Have been posting rather sporadically of late -- readership too has fallen off to about 20 visits a day, from a peak in the good ol' days of 60 -- a common complaint among bloggers these days, what with the brain drain into Facebook, Twitter and all -- but have decided to commit myself to at least once a week, if I can, to see if I can build that readership up a bit. Comments to David Trinidad's poem, below, are encouraging. The first string in months! Keep 'em coming!
The last month I've been busy with teaching and two grant applications.

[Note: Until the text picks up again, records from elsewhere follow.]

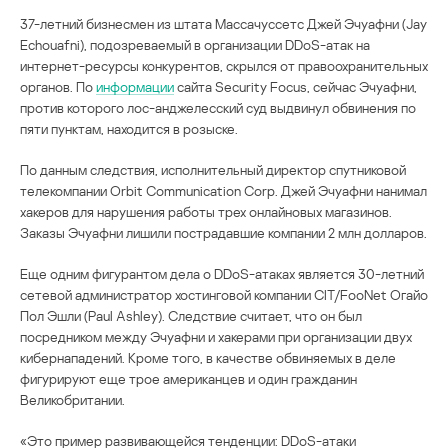
37-летний бизнесмен из штата Массачуссетс Джей Эчуафни (Jay
Echouafni), подозреваемый в организации DDoS-атак на
интернет-ресурсы конкурентов, скрылся от правоохранительных
органов. По
информации
сайта Security Focus, сейчас Эчуафни,
против которого лос-анджелесский суд выдвинул обвинения по
пяти пунктам, находится в розыске.
По данным следствия, исполнительный директор спутниковой
телекомпании Orbit Communication Corp. Джей Эчуафни нанимал
хакеров для нарушения работы трех онлайновых магазинов.
Заказы Эчуафни лишили пострадавшие компании 2 млн долларов.
Еще одним фигурантом дела о DDoS-атаках является 30-летний
сетевой администратор хостинговой компании CIT/FooNet Огайо
Пол Эшли (Paul Ashley). Следствие считает, что он был
посредником между Эчуафни и хакерами при организации двух
кибернападений. Кроме того, в качестве обвиняемых в деле
фигурируют еще трое американцев и один гражданин
Великобритании.
«Это пример развивающейся тенденции: DDoS-атаки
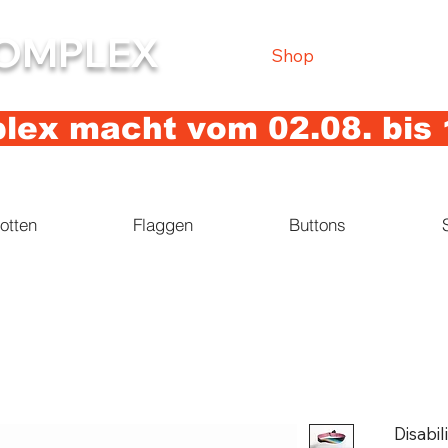
OMPLEX
Shop
ex macht vom 02.08. bis 
otten
Flaggen
Buttons
Disabi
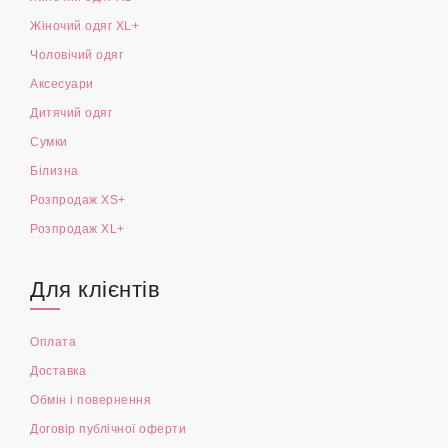
Жіночий одяг XL+
Чоловічий одяг
Аксесуари
Дитячий одяг
Сумки
Білизна
Розпродаж XS+
Розпродаж XL+
Для клієнтів
Оплата
Доставка
Обмін і повернення
Договір публічної оферти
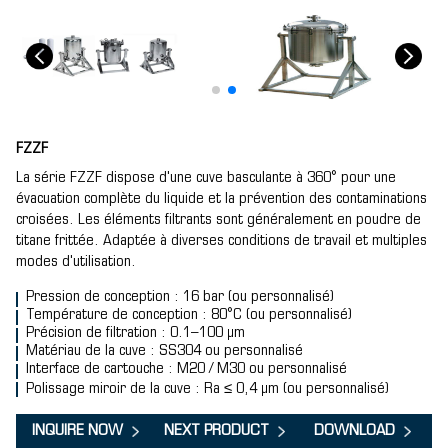
FZZF
La série FZZF dispose d'une cuve basculante à 360° pour une
évacuation complète du liquide et la prévention des contaminations
croisées. Les éléments filtrants sont généralement en poudre de
titane frittée. Adaptée à diverses conditions de travail et multiples
modes d'utilisation.
Pression de conception : 16 bar (ou personnalisé)
Température de conception : 80°C (ou personnalisé)
Précision de filtration : 0.1–100 μm
Matériau de la cuve : SS304 ou personnalisé
Interface de cartouche : M20 / M30 ou personnalisé
Polissage miroir de la cuve : Ra ≤ 0,4 μm (ou personnalisé)
INQUIRE NOW
NEXT PRODUCT
DOWNLOAD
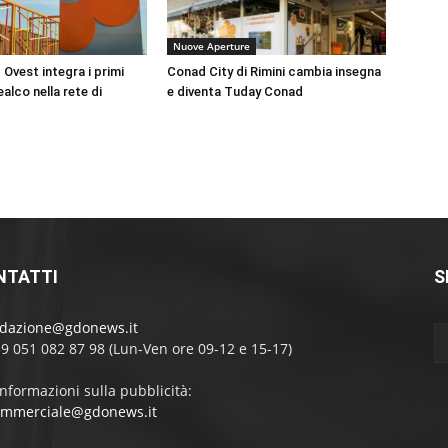
Nuove Aperture
Ovest integra i primi
Conad City di Rimini cambia insegna
alco nella rete di
e diventa Tuday Conad
NTATTI
S
edazione@gdonews.it
39 051 082 87 98 (Lun-Ven ore 09-12 e 15-17)
informazioni sulla pubblicità:
ommerciale@gdonews.it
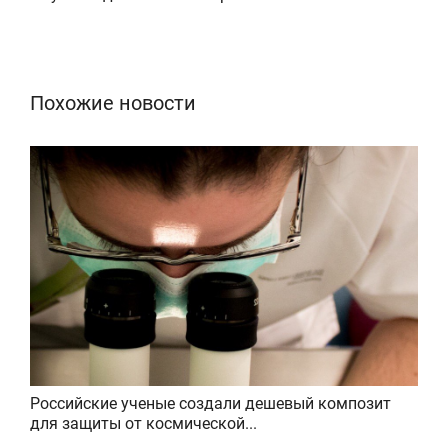
Похожие новости
Российские ученые создали дешевый композит
для защиты от космической...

The summer was a good and productive one -- wrote/revised a number of poems I'm quite happy with (including a couple that got accepted by Saranac Review), took trips to Quebec City and Baie St-Paul, to Toronto, and to my partner's mother's cottage north of Napanee, Ont. Reading highlights included Tolstoy's Anna Karenina (it has to be one of the best novels I've ever read -- I've been meaning to read it for quite some time), Camu's L'etranger (reread, this time en Francais), and, among poetry, which was mostly read online and in anthologies, Susan Briscoe's The Crow's Vow, Pris Campbell's Seatrails, and a book of tanka entitled The Ink Dark Moon, Love Poems by Ono no Komachi and Izumi Shikibu translated by Jane Hirshfield (with Marco Aratani). The latter was a brilliant read -- one I especially recommend.